In 2017, my life and career were completely altered due to bizarre and tangled events following a social media call-out, when I was accused by an ex-girlfriend on Facebook of “emotional abuse.” That fallout was relentless, I couldn’t fight back, and I left town. But it continues to follow and I finally feel like I need to stick up for myself in order to move forward.
My ex claimed that she was compelled to do it out of a moral obligation, but it was obvious from her post (attached here), that this was in fact a reaction to a dispute over authorship on a project we worked on together, which she escalated into the call-out. Vague accusations alone were enough to start a panic, causing most of the community I was working in/for to treat me like a criminal.
But the fact is that there was never any abuse.
The claims ranged from overstatements of harm (to use Sarah Schulman’s term), to the outright ludicrous; they were mutated through the gossip mill as the woman who initially called me out morphed them gradually into stories much juicier than her initial statement of “emotional abuse”, she recruited others who piled on, and it turned the terminology of abuse into a currency of cultural capital.
I’ve had crazy relationships, my work is fairly controversial, and I’ve never had the insulation of being part of any particular “scene”. Maybe none of this would have happened to me if I were an easier person. But I feel I was always honest and upfront in what I presented, both personally and professionally. Since the incident involving the call-out, I have been labeled “dangerous” and have had people calling for my firing. The “position of power”, from which I needed to be taken down, was my job working at a broke arts non-profit in a neglected neighborhood, while on food stamps.
Although I have lost jobs and had my art career crippled because of this, I was not fired from any job or had any shows canceled because of claims of abuse. In both cases – as with so many art organizations nowadays – it was because of outside pressure placed on these entities, and their wish to avoid a PR mess.
I know that I’ll be criticized for even discussing this subject without a performance of utter self-flagellating repentance, because the ad hoc rules demand only silence or contrition in the face of the dreaded call-out. I have watched so many other people go through the same thing recently: vitriolic call-outs with demands for banning/shunning. These are people who have had lives and careers irreparably damaged in the name of hive-minded hashtag activism, while both the subjects and their supporters are put in a position where they are condemned if they dare defend themselves. One Baltimore journalist told me that he was “aware that there was a manufacturing of victimhood” in my situation, but that I “shouldn’t defend myself” because it “doesn’t look good.” I will never again not stick up for myself or others in the face of mob mentality, vicious group attacks, group shaming, excessive peer punitive spectacles, and righteous attempts to destroy the lives of others.

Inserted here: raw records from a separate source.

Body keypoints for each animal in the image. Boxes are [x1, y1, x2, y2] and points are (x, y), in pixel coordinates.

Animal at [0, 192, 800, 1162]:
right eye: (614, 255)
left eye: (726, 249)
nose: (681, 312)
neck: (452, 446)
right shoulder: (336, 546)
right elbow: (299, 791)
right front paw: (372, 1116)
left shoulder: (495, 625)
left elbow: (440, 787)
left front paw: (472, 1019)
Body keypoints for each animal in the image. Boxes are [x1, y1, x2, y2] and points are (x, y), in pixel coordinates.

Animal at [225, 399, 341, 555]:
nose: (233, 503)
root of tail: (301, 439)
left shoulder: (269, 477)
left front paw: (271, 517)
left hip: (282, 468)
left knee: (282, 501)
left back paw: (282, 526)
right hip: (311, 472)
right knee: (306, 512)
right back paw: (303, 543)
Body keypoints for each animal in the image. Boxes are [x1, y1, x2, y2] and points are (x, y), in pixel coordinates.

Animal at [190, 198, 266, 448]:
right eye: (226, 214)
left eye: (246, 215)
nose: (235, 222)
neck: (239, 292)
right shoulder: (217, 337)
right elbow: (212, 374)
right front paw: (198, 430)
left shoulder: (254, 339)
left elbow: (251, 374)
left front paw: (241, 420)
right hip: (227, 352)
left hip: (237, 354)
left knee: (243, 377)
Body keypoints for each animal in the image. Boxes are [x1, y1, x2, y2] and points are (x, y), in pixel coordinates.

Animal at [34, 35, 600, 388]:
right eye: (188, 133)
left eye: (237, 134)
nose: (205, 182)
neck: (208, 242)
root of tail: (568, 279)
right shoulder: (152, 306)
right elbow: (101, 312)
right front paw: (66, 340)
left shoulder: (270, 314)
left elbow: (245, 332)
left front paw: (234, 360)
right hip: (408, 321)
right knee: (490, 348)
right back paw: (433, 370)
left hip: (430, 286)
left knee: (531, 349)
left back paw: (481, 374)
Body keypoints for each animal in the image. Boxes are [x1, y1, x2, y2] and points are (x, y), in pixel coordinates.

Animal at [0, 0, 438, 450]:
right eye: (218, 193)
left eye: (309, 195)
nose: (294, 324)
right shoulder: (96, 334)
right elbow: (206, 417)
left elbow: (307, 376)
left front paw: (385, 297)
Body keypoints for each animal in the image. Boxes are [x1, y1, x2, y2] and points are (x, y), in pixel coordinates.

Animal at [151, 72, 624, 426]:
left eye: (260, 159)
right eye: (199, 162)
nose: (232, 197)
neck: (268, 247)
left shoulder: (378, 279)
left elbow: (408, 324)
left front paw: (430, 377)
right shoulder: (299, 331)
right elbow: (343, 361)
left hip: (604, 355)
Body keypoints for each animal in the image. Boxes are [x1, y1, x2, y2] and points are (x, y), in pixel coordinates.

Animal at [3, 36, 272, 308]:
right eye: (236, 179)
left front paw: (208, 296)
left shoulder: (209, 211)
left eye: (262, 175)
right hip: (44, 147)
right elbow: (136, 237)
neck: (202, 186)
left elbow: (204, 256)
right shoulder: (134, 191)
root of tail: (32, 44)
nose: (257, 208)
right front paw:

I have my flaws and have made mistakes. There was a time and a place for my own guilt and accountability, and those amends have been made where and when appropriate. But I have been given no terms for the consequences of being accused, and I have nothing left to continue apologizing for. I’m sorry for things I have done, I’m not sorry for things I have not done.
Thankfully, I have the continued support of my theatre company, my close friends, and most of all my girlfriend. I am in the most loving, connected and solid relationship one could ever ask for, with someone who actually knows me and reminds me that I am not the monster that I have been cast as. People love monsters and want to see them so much they invent them. I am not anyone’s invention. I am going to continue making crazy, challenging work, be who I am, and be there for others as always.